START Extract provided
James Howard Clark (May 11, 1888 - August 25, 1952) was a politician in Ontario, Canada. He was speaker of the Legislature of Ontario from 1939 to 1943 and served as Liberal MPP for Windsor—Sandwich from 1934 to 1943.

He was born in Ingersoll, Ontario. Despite his father's death while he was still young, Clark was able to complete his education at the local high school and went on to attend Victoria College. In 1914, he began the study of law at Osgoode Hall. During World War I, he served with the 96th Lake Superior Battalion and saw action at the Somme, Vimy, Passchendaele, Canal du Nord and Valenciennes. He resumed his legal studies in 1919, articled in Port Arthur, was called to the Ontario bar in 1920 and entered practice in Windsor. In 1930, Clark travelled to England to successfully argue a case before the British Privy Council.
END Extract provided
Task directions -> Carry on the biography of James Howard Clark, starting right after its last sentence.
START Entries shown
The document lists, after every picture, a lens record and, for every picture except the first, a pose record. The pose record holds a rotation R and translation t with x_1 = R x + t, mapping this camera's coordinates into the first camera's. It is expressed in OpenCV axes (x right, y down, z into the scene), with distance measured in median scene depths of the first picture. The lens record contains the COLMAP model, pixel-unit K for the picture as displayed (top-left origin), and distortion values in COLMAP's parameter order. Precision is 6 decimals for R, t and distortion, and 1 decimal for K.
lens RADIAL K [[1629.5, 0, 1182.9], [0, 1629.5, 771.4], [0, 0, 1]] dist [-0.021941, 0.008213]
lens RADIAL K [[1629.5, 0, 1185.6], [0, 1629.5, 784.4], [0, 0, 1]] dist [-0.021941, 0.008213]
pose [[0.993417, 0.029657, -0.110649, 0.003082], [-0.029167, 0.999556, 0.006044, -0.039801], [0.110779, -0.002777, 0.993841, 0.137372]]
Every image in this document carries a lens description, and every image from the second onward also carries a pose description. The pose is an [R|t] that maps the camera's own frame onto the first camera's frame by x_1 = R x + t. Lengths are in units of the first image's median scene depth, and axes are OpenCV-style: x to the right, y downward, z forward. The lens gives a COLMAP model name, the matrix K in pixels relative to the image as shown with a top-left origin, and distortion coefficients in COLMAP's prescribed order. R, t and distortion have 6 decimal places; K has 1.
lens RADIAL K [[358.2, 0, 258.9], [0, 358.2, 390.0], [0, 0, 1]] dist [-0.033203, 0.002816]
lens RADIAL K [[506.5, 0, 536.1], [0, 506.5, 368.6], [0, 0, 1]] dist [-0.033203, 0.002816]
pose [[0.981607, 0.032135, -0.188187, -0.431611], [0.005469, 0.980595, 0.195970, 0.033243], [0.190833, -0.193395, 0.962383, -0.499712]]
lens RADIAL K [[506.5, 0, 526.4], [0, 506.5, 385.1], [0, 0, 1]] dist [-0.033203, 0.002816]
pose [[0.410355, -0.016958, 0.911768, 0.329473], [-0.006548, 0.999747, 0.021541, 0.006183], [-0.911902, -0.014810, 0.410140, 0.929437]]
END Entries shown
Reply ->
Clark was elected in 1934 for Windsor—Sandwich. After Norman Hipel resigned as speaker to join the provincial cabinet, he was named speaker.

In June 1943, Clark gave a speech in Detroit in which he stated that 40 to 45 per cent of the Canadian population would "vote for annexation to the United States because there are better living conditions there". This enraged the Canadian public, the Canadian press and Canadian politicians. He was defeated in the general election which followed later that year. He subsequently returned to the practice of law.

Clark died in Windsor at the age of 64.